Records contained in a dataset
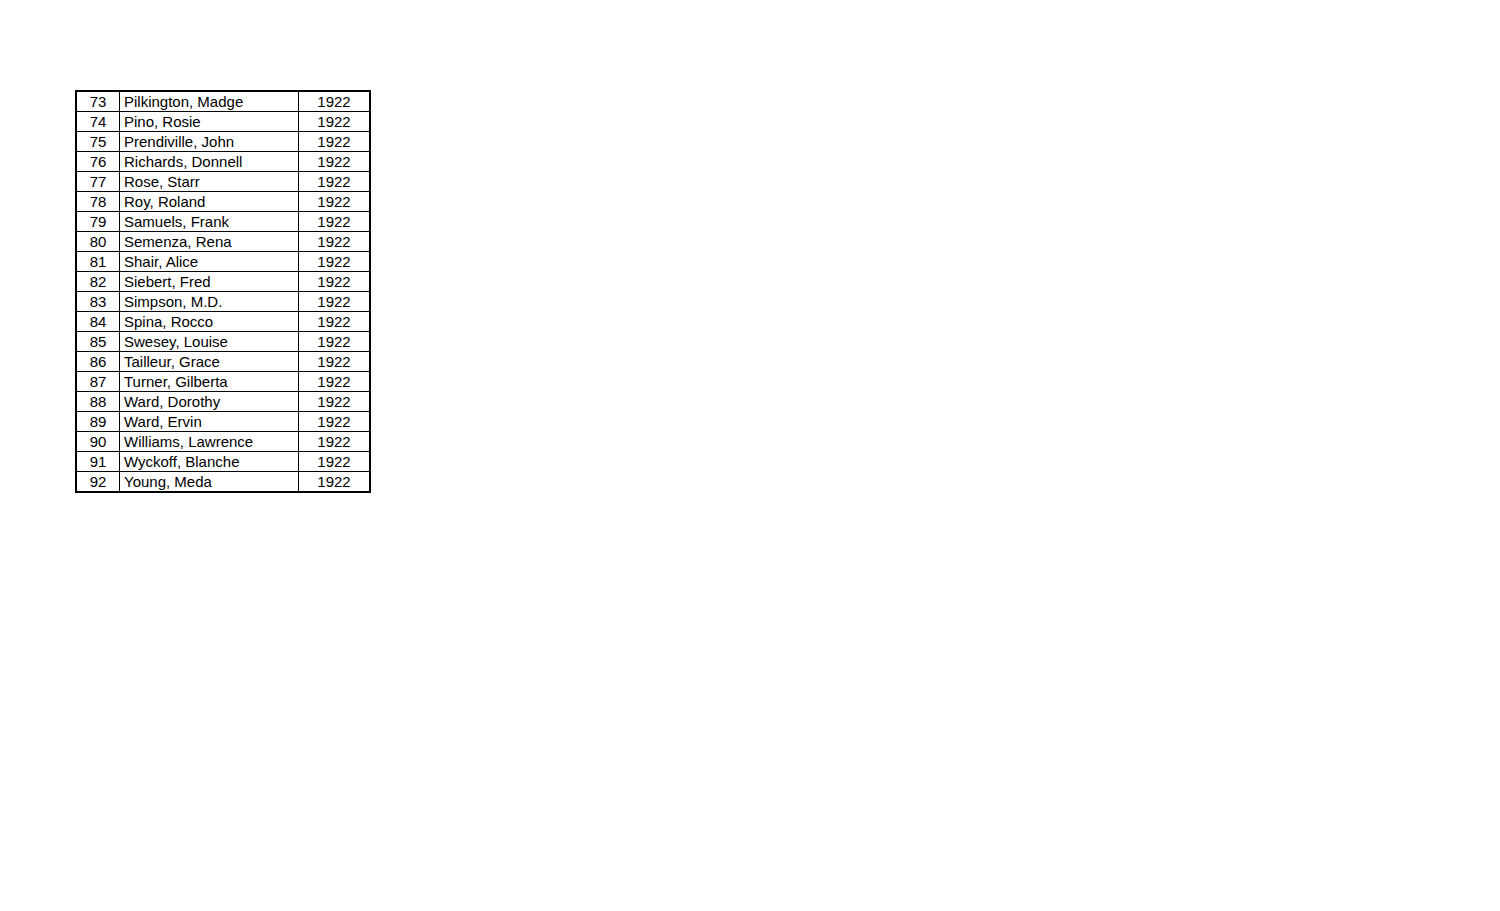| 73 | Pilkington, Madge | 1922 |
| 74 | Pino, Rosie | 1922 |
| 75 | Prendiville, John | 1922 |
| 76 | Richards, Donnell | 1922 |
| 77 | Rose, Starr | 1922 |
| 78 | Roy, Roland | 1922 |
| 79 | Samuels, Frank | 1922 |
| 80 | Semenza, Rena | 1922 |
| 81 | Shair, Alice | 1922 |
| 82 | Siebert, Fred | 1922 |
| 83 | Simpson, M.D. | 1922 |
| 84 | Spina, Rocco | 1922 |
| 85 | Swesey, Louise | 1922 |
| 86 | Tailleur, Grace | 1922 |
| 87 | Turner, Gilberta | 1922 |
| 88 | Ward, Dorothy | 1922 |
| 89 | Ward, Ervin | 1922 |
| 90 | Williams, Lawrence | 1922 |
| 91 | Wyckoff, Blanche | 1922 |
| 92 | Young, Meda | 1922 |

WORK TO BE COMPLETED
Filter the entries above down to the lines containing the word "Ward".

RESPONSE TO THIS EXERCISE
| 88 | Ward, Dorothy | 1922 |
| 89 | Ward, Ervin | 1922 |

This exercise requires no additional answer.